[Entries taken from a collection]
☆ ☆ ☆ ☆

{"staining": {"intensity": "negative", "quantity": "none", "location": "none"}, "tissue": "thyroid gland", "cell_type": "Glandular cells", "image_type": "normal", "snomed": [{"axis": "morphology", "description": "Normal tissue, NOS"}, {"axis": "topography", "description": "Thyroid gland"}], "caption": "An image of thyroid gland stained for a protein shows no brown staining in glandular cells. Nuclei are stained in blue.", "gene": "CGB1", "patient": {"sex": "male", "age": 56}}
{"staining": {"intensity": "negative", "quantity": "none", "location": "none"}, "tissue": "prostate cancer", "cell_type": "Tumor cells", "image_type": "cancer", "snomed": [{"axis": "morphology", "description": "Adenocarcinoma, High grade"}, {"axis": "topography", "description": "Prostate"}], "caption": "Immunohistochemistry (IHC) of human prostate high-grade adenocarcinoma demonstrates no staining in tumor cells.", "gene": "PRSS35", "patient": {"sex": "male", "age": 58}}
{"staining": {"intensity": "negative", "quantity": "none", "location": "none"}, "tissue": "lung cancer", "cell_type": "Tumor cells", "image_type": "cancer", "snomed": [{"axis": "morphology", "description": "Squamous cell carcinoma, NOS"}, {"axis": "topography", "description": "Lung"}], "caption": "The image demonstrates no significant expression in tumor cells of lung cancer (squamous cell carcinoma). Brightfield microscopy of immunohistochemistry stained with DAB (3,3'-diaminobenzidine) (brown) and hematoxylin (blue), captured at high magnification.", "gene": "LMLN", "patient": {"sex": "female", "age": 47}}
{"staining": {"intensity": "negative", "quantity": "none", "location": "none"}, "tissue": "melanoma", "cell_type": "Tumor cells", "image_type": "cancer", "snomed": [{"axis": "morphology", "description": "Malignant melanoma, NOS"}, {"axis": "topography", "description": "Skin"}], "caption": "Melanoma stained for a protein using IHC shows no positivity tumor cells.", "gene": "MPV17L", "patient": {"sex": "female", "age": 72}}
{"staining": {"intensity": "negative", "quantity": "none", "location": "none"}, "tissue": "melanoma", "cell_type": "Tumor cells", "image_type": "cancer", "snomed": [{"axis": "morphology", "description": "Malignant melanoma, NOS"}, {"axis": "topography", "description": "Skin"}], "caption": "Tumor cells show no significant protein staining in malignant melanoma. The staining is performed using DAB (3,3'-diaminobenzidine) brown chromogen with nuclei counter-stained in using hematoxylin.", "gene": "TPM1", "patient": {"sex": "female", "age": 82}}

☆ ☆ ☆ ☆

- _What needs to be done_
Print the entries again so that each one matches exactly.

- _Answer space_
{"staining": {"intensity": "negative", "quantity": "none", "location": "none"}, "tissue": "thyroid gland", "cell_type": "Glandular cells", "image_type": "normal", "snomed": [{"axis": "morphology", "description": "Normal tissue, NOS"}, {"axis": "topography", "description": "Thyroid gland"}], "caption": "An image of thyroid gland stained for a protein shows no brown staining in glandular cells. Nuclei are stained in blue.", "gene": "CGB1", "patient": {"sex": "male", "age": 56}}
{"staining": {"intensity": "negative", "quantity": "none", "location": "none"}, "tissue": "prostate cancer", "cell_type": "Tumor cells", "image_type": "cancer", "snomed": [{"axis": "morphology", "description": "Adenocarcinoma, High grade"}, {"axis": "topography", "description": "Prostate"}], "caption": "Immunohistochemistry (IHC) of human prostate high-grade adenocarcinoma demonstrates no staining in tumor cells.", "gene": "PRSS35", "patient": {"sex": "male", "age": 58}}
{"staining": {"intensity": "negative", "quantity": "none", "location": "none"}, "tissue": "lung cancer", "cell_type": "Tumor cells", "image_type": "cancer", "snomed": [{"axis": "morphology", "description": "Squamous cell carcinoma, NOS"}, {"axis": "topography", "description": "Lung"}], "caption": "The image demonstrates no significant expression in tumor cells of lung cancer (squamous cell carcinoma). Brightfield microscopy of immunohistochemistry stained with DAB (3,3'-diaminobenzidine) (brown) and hematoxylin (blue), captured at high magnification.", "gene": "LMLN", "patient": {"sex": "female", "age": 47}}
{"staining": {"intensity": "negative", "quantity": "none", "location": "none"}, "tissue": "melanoma", "cell_type": "Tumor cells", "image_type": "cancer", "snomed": [{"axis": "morphology", "description": "Malignant melanoma, NOS"}, {"axis": "topography", "description": "Skin"}], "caption": "Melanoma stained for a protein using IHC shows no positivity tumor cells.", "gene": "MPV17L", "patient": {"sex": "female", "age": 72}}
{"staining": {"intensity": "negative", "quantity": "none", "location": "none"}, "tissue": "melanoma", "cell_type": "Tumor cells", "image_type": "cancer", "snomed": [{"axis": "morphology", "description": "Malignant melanoma, NOS"}, {"axis": "topography", "description": "Skin"}], "caption": "Tumor cells show no significant protein staining in malignant melanoma. The staining is performed using DAB (3,3'-diaminobenzidine) brown chromogen with nuclei counter-stained in using hematoxylin.", "gene": "TPM1", "patient": {"sex": "female", "age": 82}}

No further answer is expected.